She had previously been MD at Barclays Bank before it rebranded to First Capital Bank following a 2017 takeover.
“I would like to congratulate the new members who I am confident will further strengthen the RBZ Monetary Policy Committee. The appointments are with immediate effect and I wish them all a successful tenure,” Ncube said in a statement.
Last week. Eddie Cross told our sister paper the Zimbabwe Independent that he had quit the MPC.
But banking sector sources told Businessdigest that the former legislator and ex-Cold Storage Company general manager had recently complained about fatigue and ‘frustration’ at the central bank.
The sources said there had been attempts at the Ministry of Finance and Economic Development to gag the outspoken economist, who is known for speaking his mind.
“Yes, I resigned from the MPC,” Cross said. “But I would rather not say more than that,” he added.

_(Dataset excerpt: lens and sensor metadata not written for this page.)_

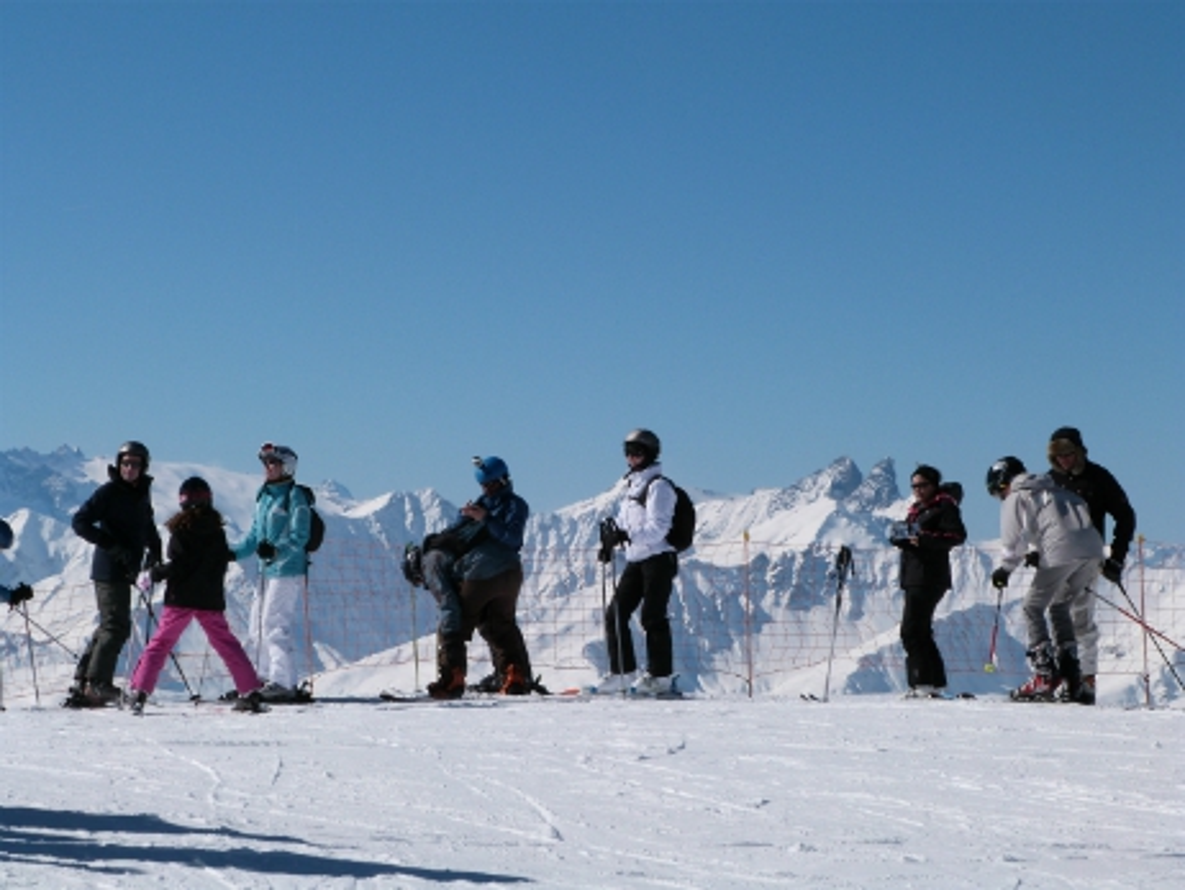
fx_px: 3733
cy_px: 445
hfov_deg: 18.0
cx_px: 592
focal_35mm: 109
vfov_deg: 13.6
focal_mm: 19.7
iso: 100
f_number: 5.6
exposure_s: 1/1300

The MPC was established in September 2019 following many years of absence after Zimbabwe adopted a multi-currency system in 2009 to stabilise the economy in the aftermath of the downturn between 2007 and 2008, which knocked off the domestic currency.
Cross’s frank analysis and disclosures of what would be taking place at the central bank had triggered concern within the government and at the RBZ.
In 2019, he revealed that a new currency was to be introduced, well before the RBZ was ready to announce the development.